Douglas Hayward, a senior analyst for Ovum, a UK-based advisory that consults on technology and market changes in software and IT services, writes a thoughtful piece about some of the current dynamics in outsourcing.
“2005: transformational outsourcing gets harder,” in particular, discusses the battle going on between two ambitious forces.
On one side reside those service providers combining their services with consulting to create what is being labeled “transformational outsourcing.” They believe in the economic benefits of “bundling” services and consulting. He says Accenture falls into this camp.
On the other side are firms that offer stand-alone consulting — he lists Deloitte and PA Consulting. They argue that executives need “independent” advice, which means advice that doesn't come from the same company providing the services themselves.
Mr. Hayward suggests that these “trusted advisors” will “persuade CEOs not to rush into transformational outsourcing contracts. They'll advise customers to do business transformation work first (using the trusted advisor, of course) and to sign outsourcing contracts as a last resort only…”
It all comes down to who owns the “CEO relationship.”
Into the mix he throws multi-sourcing, which gives the CEO the impression that somehow he or she is owned by nobody and can pick and choose among best-of-breed solutions.
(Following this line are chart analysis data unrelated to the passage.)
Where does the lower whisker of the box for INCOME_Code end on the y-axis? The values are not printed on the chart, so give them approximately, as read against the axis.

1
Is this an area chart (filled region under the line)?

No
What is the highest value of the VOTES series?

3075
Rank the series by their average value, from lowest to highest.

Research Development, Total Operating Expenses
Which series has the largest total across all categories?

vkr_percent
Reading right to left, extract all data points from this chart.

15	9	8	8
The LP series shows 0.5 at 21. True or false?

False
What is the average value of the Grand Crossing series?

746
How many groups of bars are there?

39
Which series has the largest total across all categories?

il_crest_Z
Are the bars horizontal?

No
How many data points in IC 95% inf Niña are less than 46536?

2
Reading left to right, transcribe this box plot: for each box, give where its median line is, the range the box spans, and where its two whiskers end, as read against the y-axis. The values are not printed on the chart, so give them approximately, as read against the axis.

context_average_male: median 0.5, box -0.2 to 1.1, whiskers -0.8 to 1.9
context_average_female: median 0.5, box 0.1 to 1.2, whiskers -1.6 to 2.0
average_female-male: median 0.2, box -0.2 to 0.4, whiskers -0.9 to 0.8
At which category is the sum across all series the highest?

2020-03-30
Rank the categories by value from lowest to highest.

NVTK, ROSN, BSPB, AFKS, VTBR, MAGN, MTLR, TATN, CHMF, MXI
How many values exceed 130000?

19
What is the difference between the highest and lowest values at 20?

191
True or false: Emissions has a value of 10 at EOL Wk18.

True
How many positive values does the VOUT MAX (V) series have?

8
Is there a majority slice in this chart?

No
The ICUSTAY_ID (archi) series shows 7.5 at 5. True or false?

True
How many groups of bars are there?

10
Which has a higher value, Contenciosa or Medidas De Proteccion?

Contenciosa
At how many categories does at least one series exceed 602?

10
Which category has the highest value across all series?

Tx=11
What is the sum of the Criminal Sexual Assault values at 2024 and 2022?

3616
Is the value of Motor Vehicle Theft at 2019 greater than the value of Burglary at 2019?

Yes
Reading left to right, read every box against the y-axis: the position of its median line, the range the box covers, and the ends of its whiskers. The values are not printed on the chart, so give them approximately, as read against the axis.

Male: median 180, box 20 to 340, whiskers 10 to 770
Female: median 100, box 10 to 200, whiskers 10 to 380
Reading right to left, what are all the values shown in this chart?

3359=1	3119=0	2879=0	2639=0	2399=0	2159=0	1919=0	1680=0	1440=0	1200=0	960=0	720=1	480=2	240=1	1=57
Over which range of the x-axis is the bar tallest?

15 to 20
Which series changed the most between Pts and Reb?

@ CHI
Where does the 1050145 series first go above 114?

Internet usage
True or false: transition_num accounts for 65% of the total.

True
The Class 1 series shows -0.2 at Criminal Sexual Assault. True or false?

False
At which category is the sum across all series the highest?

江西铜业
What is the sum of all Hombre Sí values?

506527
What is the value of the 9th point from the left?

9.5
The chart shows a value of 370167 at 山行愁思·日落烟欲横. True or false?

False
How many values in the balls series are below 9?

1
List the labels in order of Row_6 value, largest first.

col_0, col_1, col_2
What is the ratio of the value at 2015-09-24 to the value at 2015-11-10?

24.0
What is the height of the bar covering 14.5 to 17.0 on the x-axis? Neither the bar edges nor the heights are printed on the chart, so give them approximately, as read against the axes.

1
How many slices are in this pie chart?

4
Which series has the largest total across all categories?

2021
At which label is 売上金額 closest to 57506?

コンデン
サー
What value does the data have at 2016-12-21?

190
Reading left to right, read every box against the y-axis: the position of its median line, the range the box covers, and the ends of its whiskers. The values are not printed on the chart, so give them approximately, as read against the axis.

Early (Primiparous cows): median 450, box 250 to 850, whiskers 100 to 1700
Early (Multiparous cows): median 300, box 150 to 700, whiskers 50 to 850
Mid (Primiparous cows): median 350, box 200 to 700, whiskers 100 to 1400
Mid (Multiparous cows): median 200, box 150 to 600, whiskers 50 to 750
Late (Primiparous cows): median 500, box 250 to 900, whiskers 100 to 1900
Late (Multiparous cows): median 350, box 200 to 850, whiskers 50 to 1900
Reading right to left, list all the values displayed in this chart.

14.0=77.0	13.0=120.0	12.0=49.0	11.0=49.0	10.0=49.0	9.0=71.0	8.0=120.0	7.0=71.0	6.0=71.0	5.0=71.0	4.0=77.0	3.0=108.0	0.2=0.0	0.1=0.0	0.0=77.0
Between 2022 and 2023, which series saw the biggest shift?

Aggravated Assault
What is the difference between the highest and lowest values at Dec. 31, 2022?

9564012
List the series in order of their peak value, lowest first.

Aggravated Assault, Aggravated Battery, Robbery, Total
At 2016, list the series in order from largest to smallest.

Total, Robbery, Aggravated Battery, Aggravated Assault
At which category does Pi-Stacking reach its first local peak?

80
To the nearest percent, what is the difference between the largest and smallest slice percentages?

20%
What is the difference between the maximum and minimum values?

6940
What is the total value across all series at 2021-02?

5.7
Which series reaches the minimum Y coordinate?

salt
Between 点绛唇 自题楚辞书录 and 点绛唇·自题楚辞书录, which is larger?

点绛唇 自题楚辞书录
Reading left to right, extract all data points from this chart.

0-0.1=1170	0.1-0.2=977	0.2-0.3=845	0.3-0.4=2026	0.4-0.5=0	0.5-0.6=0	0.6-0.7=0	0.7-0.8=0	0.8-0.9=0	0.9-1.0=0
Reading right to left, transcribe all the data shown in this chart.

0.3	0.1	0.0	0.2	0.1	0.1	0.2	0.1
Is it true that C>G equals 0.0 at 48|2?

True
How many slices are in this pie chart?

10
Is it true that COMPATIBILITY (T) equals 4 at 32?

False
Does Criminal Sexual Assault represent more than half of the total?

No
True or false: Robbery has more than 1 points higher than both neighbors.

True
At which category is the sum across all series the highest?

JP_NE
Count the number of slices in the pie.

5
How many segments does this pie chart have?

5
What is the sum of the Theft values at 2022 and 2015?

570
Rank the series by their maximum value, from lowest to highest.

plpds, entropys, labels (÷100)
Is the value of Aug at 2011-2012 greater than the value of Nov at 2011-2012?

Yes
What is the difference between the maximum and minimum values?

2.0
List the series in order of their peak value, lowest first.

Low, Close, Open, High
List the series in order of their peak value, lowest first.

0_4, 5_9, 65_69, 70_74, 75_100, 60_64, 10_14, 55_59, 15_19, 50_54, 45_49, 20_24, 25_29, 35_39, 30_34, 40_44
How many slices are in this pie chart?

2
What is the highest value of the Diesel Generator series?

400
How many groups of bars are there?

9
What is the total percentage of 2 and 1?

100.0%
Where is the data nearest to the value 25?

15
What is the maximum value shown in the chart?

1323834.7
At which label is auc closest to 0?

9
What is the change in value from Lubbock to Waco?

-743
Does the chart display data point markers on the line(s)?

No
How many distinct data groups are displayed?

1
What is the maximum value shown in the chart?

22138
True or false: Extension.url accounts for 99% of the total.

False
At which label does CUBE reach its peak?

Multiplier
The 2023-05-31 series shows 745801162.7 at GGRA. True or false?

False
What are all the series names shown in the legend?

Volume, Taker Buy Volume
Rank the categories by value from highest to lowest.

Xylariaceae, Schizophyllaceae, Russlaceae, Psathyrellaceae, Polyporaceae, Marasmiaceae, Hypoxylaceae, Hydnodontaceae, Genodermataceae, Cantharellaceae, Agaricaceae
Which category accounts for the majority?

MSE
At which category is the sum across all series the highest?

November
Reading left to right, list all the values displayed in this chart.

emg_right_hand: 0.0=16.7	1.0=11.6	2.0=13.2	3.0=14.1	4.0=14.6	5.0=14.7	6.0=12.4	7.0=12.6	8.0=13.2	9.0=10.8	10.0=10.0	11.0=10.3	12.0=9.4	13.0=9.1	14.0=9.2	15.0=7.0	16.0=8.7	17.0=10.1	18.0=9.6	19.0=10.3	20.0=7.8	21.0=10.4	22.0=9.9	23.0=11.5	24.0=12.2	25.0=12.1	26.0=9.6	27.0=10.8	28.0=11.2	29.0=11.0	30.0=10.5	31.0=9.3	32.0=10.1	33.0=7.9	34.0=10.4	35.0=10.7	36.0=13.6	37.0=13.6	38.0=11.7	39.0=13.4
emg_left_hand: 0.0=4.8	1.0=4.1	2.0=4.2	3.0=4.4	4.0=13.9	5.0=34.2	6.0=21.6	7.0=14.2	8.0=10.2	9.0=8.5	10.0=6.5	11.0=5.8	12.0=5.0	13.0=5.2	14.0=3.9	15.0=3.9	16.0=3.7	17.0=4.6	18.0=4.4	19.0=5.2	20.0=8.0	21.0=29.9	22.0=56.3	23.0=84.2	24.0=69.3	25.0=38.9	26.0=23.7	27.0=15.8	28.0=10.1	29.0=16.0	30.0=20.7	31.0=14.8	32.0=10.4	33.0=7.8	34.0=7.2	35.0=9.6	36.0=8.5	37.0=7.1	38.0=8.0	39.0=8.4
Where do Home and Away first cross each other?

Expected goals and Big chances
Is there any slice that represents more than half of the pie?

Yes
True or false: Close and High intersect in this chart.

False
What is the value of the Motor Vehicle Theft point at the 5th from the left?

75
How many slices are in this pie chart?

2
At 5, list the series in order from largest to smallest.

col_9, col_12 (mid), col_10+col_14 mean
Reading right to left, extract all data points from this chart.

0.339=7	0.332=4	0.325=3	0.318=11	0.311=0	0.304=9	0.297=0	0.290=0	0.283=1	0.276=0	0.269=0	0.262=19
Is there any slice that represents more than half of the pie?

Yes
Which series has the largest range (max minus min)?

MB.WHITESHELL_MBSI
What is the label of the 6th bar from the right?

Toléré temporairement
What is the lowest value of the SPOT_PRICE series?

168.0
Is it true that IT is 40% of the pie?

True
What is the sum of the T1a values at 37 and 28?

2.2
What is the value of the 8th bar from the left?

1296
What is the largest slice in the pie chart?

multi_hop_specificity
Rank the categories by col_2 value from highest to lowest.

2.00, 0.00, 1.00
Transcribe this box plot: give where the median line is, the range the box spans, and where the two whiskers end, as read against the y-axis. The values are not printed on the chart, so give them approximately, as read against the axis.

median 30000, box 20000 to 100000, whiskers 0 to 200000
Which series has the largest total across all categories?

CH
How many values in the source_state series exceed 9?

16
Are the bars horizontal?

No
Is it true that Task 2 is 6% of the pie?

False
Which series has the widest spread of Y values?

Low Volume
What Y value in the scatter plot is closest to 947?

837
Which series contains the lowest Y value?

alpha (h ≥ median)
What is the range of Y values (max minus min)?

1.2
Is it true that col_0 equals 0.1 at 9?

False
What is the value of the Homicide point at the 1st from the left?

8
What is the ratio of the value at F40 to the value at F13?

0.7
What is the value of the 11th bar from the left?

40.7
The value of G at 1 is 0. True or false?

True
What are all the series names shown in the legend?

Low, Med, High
That in itself introduces complexity of delivery and management overhead.
These battles of titans only complicate the outsourcing options.
The bottom line — and here I don't quote anybody but myself — is that the going isn't easy (not at the top of the outsourcing process, nor at the bottom nor anywhere in between, where we play). When you hear somebody state that he or she has the solution, that's when you should really start asking the questions.